Stored data entries:
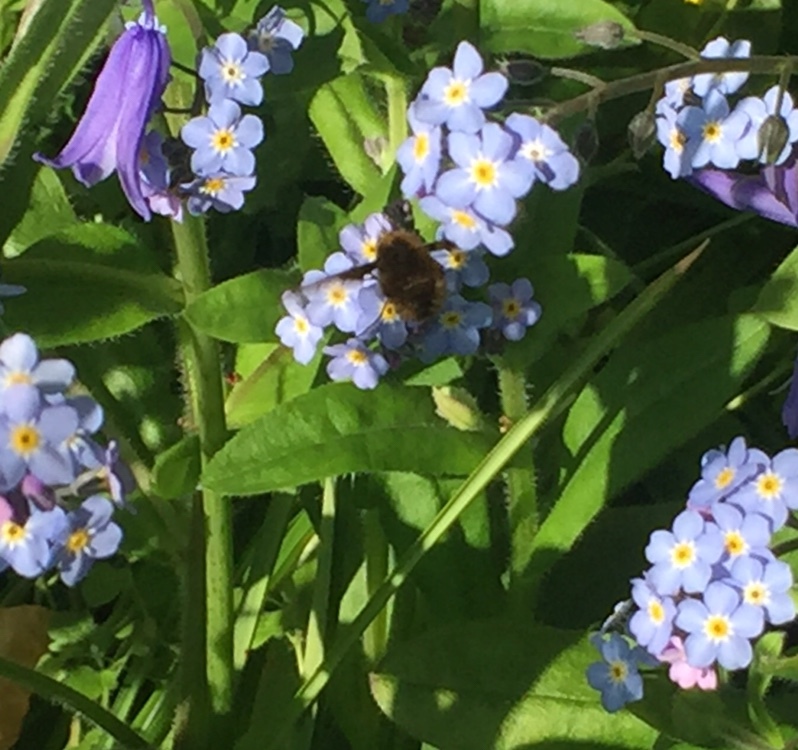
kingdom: Animalia
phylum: Arthropoda
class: Insecta
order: Diptera
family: Bombyliidae
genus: Bombylius
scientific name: Bombylius major
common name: Bee fly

- _YOUR GOAL_
Please write out the entries above again, swapping "common name" for "vernacular name" and keeping everything else the same. Leave the pictures out of your answer.

- _ANSWER TO THE PROBLEM_
kingdom: Animalia
phylum: Arthropoda
class: Insecta
order: Diptera
family: Bombyliidae
genus: Bombylius
scientific name: Bombylius major
vernacular name: Bee fly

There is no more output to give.